An Issei-Nisei Family

PART I INTRODUCES THE HIRABAYASHI FAMILY, TRACING ITS roots back to Nagano prefecture, northeast of Tokyo. As compilers of the book, we have drawn freely from Gordon's personal correspondence and a number of his published and unpublished papers covering his parents' background and his own upbringing, as well as from interviews and conversations that he had with Roger Daniels, Jeanne Sakata, Paul Tsuneishi, Tom Ikeda, and Jim Hirabayashi.
Quotes from Shungo Hirabayashi are from an extensive oral history that Jim Hirabayashi took with his father in 1971.
Religion and spirituality make up a key theme in Gordon's upbringing and youth. What is most interesting in this regard is the way that his parents' participation in Mukyōkai, a Christian sect, laid the foundations for his own spiritual beliefs, which he began to explore seriously on his own when he went off to college at the University of Washington (UW), where he became a Quaker. In this sense, it is no accident that Uchimura Kanzo, the founder of Mukyōkai, noted his strong sympathies toward the Quakers he met when he studied Christianity in the United States.

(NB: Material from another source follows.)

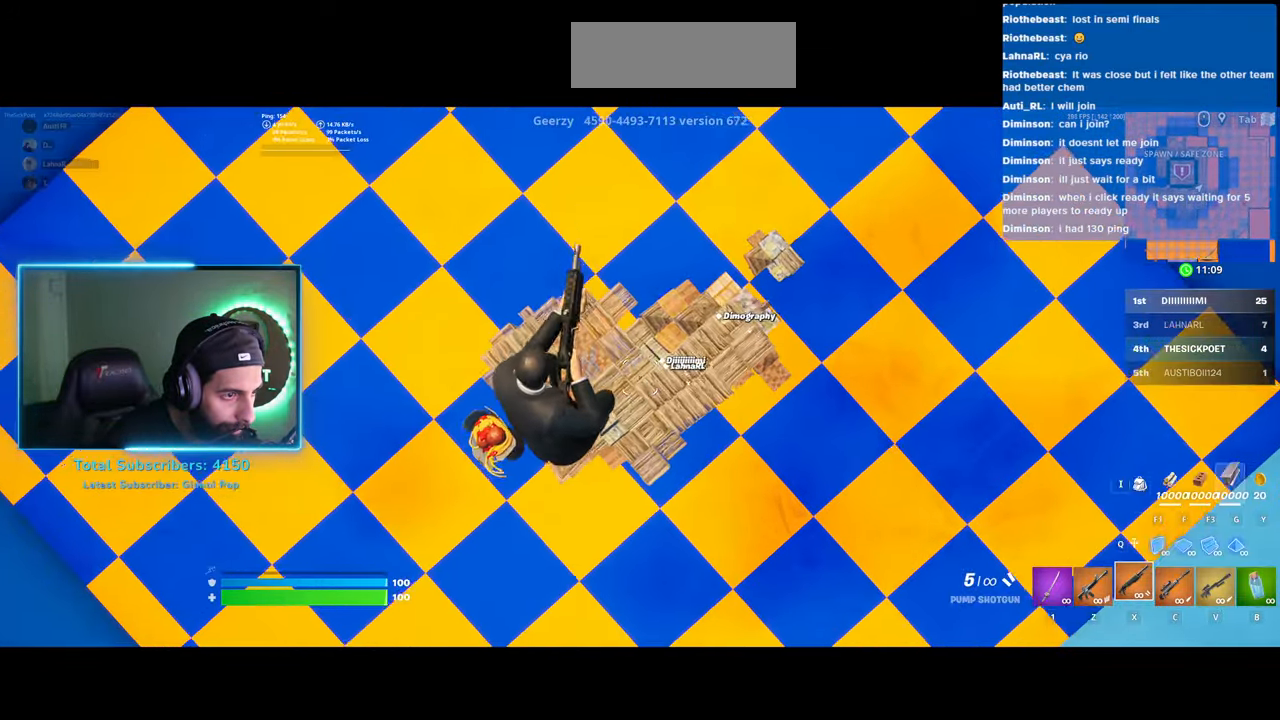
{"keys": ["d"], "mouse": [], "events": [[250, "w", "up"]]}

Beyond this, readers will see that while Japanese language and values were an integral part of Gordon's upbringing, so were elementary and secondary school and all-American activities such as the Boy Scouts. It was in the Scouts, incidentally, that Gordon had his first real brush with race and racialization, at the tender age of eleven. Experiences along these lines enabled him to be surprisingly mature when he faced discrimination at the university level and found his mentors caught between their ideals and the racial color line they adhered to in their daily lives.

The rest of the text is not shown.